- _Task description_: Give back, word for word, the lines in the listing below from the one holding "3. 그리고 응답 메시지에" down to the one holding "5. 이렇게 되면 이제", both ends included.
────────────────────────────────────────
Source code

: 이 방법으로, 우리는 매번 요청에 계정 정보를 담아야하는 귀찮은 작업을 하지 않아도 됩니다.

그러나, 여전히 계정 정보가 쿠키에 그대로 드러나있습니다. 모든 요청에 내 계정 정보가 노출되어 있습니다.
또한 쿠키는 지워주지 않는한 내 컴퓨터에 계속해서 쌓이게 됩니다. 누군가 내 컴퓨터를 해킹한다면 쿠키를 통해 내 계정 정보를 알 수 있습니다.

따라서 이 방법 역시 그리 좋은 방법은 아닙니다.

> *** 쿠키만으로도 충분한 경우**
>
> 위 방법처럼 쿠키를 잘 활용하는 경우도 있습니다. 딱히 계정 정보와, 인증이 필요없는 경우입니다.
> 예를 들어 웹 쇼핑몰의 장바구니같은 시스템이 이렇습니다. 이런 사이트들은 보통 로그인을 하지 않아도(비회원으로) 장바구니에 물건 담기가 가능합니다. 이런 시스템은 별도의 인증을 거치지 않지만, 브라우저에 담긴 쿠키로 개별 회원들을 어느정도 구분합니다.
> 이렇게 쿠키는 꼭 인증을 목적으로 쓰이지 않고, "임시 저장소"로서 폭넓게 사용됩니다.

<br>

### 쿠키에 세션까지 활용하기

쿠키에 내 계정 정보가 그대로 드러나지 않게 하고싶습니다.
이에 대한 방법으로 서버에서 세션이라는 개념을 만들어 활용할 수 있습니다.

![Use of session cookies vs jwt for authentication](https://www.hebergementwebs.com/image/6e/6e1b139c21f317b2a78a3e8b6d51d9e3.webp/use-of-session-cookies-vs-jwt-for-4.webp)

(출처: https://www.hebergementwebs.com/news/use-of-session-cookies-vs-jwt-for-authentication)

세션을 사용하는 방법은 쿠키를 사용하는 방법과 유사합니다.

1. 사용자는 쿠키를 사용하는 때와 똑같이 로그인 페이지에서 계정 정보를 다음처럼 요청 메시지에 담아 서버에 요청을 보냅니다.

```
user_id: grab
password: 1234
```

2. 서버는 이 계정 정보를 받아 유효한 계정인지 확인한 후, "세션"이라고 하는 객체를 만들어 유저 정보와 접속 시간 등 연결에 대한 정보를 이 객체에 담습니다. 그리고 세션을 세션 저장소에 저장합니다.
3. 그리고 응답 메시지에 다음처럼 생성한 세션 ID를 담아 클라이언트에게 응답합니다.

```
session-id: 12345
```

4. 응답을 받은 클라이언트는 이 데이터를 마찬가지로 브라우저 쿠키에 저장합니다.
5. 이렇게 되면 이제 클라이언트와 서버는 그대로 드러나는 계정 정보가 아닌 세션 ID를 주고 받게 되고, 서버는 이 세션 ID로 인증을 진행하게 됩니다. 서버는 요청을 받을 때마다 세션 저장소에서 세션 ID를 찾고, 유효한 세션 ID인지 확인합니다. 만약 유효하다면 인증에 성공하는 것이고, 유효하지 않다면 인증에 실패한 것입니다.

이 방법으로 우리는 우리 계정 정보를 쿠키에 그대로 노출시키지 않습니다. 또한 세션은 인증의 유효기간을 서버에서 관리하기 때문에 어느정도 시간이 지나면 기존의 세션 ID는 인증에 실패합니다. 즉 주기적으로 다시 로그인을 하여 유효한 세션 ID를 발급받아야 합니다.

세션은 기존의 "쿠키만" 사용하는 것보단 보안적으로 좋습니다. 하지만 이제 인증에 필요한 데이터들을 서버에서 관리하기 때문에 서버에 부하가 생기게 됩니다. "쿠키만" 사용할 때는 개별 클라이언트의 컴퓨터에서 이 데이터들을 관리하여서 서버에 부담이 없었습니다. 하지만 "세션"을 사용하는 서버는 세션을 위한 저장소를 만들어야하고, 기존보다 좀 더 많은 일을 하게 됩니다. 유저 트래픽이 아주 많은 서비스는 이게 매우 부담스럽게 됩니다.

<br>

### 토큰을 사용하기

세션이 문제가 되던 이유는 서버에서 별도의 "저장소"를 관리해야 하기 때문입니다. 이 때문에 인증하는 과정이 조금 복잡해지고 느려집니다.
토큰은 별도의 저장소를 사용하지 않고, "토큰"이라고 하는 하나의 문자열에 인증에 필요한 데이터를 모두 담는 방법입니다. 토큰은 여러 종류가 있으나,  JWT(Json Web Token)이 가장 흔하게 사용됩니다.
────────────────────────────────────────
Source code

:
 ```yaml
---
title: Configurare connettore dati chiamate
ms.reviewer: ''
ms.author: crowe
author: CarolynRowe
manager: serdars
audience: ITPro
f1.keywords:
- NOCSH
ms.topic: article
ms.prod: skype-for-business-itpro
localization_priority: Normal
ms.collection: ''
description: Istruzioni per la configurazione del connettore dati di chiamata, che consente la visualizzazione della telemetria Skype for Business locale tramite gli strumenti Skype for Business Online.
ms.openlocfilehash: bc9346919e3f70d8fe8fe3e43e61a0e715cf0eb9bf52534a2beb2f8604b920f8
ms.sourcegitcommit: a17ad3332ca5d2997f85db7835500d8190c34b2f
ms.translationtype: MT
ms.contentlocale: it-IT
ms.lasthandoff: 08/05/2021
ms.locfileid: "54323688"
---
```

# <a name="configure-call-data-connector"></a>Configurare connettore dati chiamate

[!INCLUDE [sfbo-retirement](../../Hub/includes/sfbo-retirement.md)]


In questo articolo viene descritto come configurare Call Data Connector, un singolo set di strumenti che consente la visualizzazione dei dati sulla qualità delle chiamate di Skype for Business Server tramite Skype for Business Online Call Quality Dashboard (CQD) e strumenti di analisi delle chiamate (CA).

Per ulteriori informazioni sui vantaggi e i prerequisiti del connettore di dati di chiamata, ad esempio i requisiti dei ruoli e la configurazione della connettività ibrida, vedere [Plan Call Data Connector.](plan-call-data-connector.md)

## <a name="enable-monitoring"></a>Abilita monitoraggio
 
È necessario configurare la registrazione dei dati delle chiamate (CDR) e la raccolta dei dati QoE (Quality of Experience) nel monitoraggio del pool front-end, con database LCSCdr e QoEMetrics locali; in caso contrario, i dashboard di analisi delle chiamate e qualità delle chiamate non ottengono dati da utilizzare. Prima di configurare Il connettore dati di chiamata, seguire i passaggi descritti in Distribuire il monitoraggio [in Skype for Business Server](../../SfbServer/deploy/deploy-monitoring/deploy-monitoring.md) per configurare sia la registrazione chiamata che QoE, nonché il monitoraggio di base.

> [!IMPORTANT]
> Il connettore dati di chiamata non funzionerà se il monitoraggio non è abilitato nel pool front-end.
────────────────────────────────────────
- _Output for this task_:
3. 그리고 응답 메시지에 다음처럼 생성한 세션 ID를 담아 클라이언트에게 응답합니다.

```
session-id: 12345
```

4. 응답을 받은 클라이언트는 이 데이터를 마찬가지로 브라우저 쿠키에 저장합니다.
5. 이렇게 되면 이제 클라이언트와 서버는 그대로 드러나는 계정 정보가 아닌 세션 ID를 주고 받게 되고, 서버는 이 세션 ID로 인증을 진행하게 됩니다. 서버는 요청을 받을 때마다 세션 저장소에서 세션 ID를 찾고, 유효한 세션 ID인지 확인합니다. 만약 유효하다면 인증에 성공하는 것이고, 유효하지 않다면 인증에 실패한 것입니다.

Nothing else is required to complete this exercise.